KBIZ
- Ottumwa, Iowa; United States;
- Frequency: 1240 kHz
- Branding: 1240 AM & 102.7 FM KBIZ

Programming
- Format: News/talk
- Affiliations: Fox News Radio Fox Sports Radio Genesis Communications Network Premiere Networks USA Radio Network Westwood One

Ownership
- Owner: Ottumwa Radio Group; (O-Town Communications, Inc.);
- Sister stations: KLEE, KOTM-FM, KRKN, KKSI, KTWA

History
- First air date: April 15, 1941

Technical information
- Licensing authority: FCC
- Facility ID: 24207
- Class: C
- Power: 1,000 watts unlimited
- Transmitter coordinates: 41°00′00″N 92°23′23″W﻿ / ﻿41.00000°N 92.38972°W
- Translator: 102.7 K274CV (Ottumwa)

_MATERIAL SHOWN_:
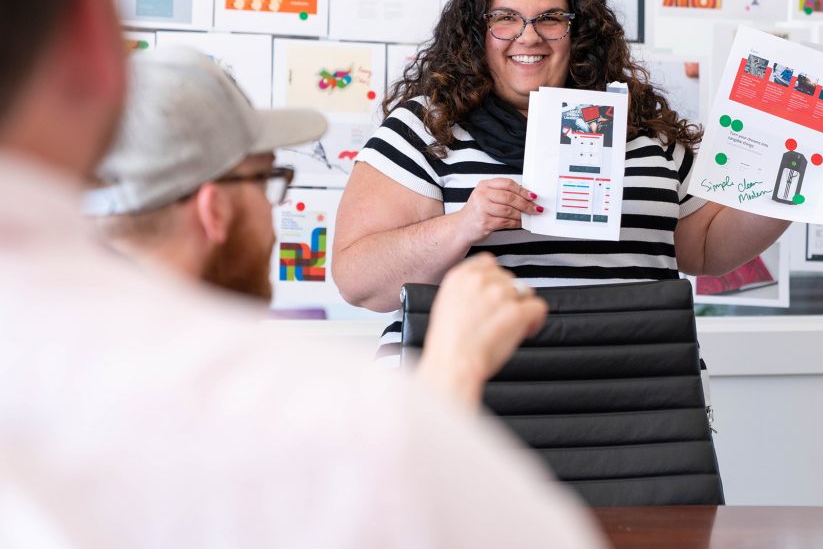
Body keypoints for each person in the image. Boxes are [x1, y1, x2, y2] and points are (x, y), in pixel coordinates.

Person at [0, 0, 604, 546]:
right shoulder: (310, 419)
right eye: (269, 178)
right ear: (213, 209)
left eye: (551, 17)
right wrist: (448, 376)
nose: (531, 34)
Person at [332, 0, 823, 358]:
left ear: (579, 30)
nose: (529, 36)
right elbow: (359, 282)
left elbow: (706, 249)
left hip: (633, 385)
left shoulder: (640, 126)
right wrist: (464, 224)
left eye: (550, 18)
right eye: (506, 18)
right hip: (470, 390)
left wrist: (801, 183)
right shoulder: (427, 126)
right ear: (478, 30)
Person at [85, 46, 543, 408]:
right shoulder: (244, 402)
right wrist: (455, 367)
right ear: (215, 211)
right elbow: (387, 512)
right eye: (268, 179)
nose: (274, 215)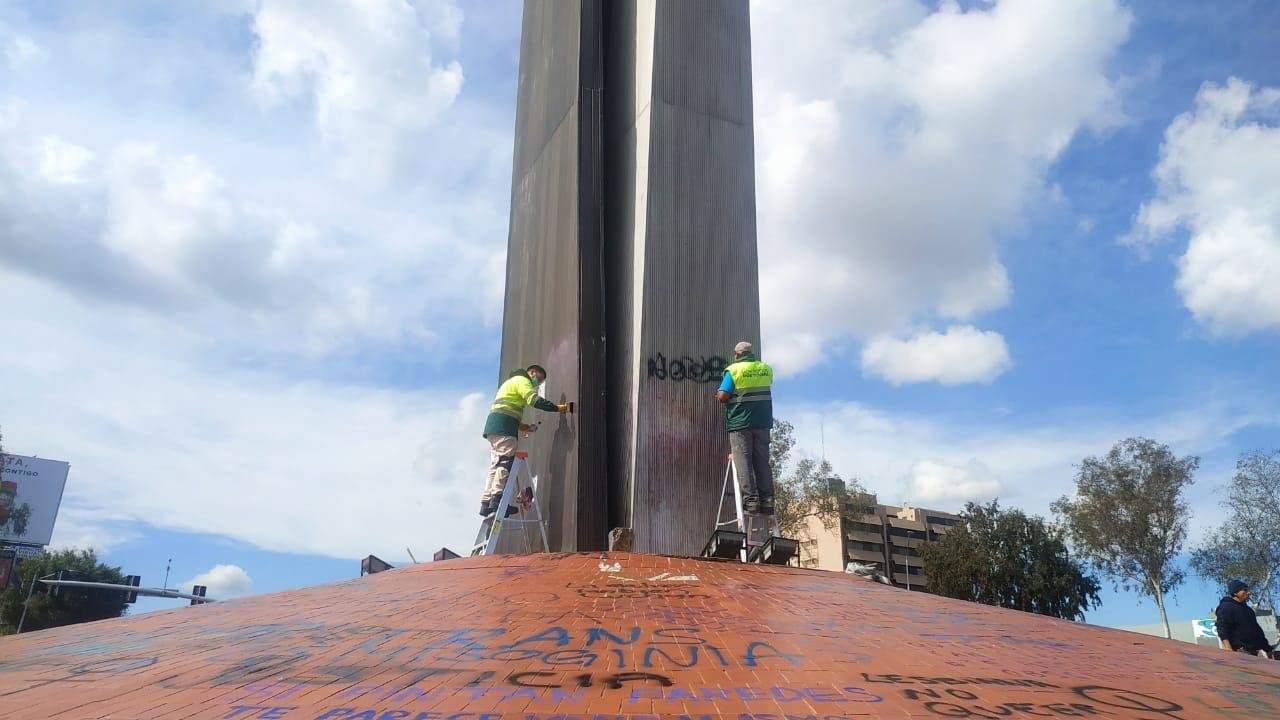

_PROBLEM REQUIREMENTS_:
According to the KBIZ station profile, what is the station's first air date?

_EXPECTED ANSWER_:
April 15, 1941